One-click deployments - new releases should be packaged so they can be installed easily. You can combine this with automatic deployment using something like Puppet. At that point, deployment should be simple enough that you can leave it to a less-technical colleague. One benefit of this approach is that it avoids deployment mistakes. The developer can test the full deployment in pre-production.

Log correlation - have your servers log to a central log correlation server, using something like Splunk. You can give your development team read-only access to this without violating separation of duties. You can also do centralised monitoring of CPU, memory, disk, etc. Ideally you will have enough automated analysis of logs that a less-technical colleague can judge whether things are ok or not.

Automate as much as you can. Routine maintenance should be scripted and scheduled. You may also want to script certain responses to problems, such as restarting an app server.

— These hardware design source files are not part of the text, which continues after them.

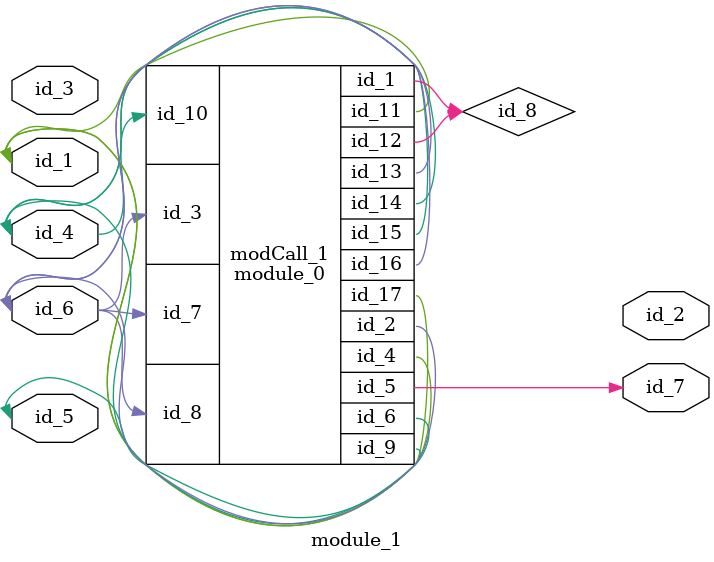
<source format=v>
module module_0 (
    id_1,
    id_2,
    id_3,
    id_4,
    id_5,
    id_6,
    id_7,
    id_8,
    id_9,
    id_10,
    id_11,
    id_12,
    id_13,
    id_14,
    id_15,
    id_16,
    id_17
);
  inout wire id_17;
  output wire id_16;
  output wire id_15;
  output wire id_14;
  output wire id_13;
  output wire id_12;
  inout wire id_11;
  input wire id_10;
  inout wire id_9;
  input wire id_8;
  input wire id_7;
  output wire id_6;
  output wire id_5;
  inout wire id_4;
  input wire id_3;
  output wire id_2;
  inout wire id_1;
endmodule
module module_1 (
    id_1,
    id_2,
    id_3,
    id_4,
    id_5,
    id_6,
    id_7
);
  output wire id_7;
  inout wire id_6;
  inout wire id_5;
  inout wire id_4;
  input wire id_3;
  output wire id_2;
  inout wire id_1;
  wire id_8;
  module_0 modCall_1 (
      id_8,
      id_6,
      id_6,
      id_1,
      id_7,
      id_5,
      id_6,
      id_6,
      id_4,
      id_4,
      id_1,
      id_8,
      id_6,
      id_4,
      id_4,
      id_6,
      id_1
  );
endmodule

</source>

Emergency access - sometimes your app will break in a way that you need a developer to login to live to fix it. This is acceptable even with separation of duties. You probably want a process that looks like: "ops guy identifies fault, requests assistance" "manager approves emergency access" "ops guy issues developer a temporary password".

If you do all that, you can use your two less-technical colleagues as your ops staff. Your bus factor (nice term BTW) is not seriously affected because you've de-skilled the ops role.

Are you're running your app on premises, or in the cloud? It will be easier for you to comply with this requirement using a platform-as-a-service cloud.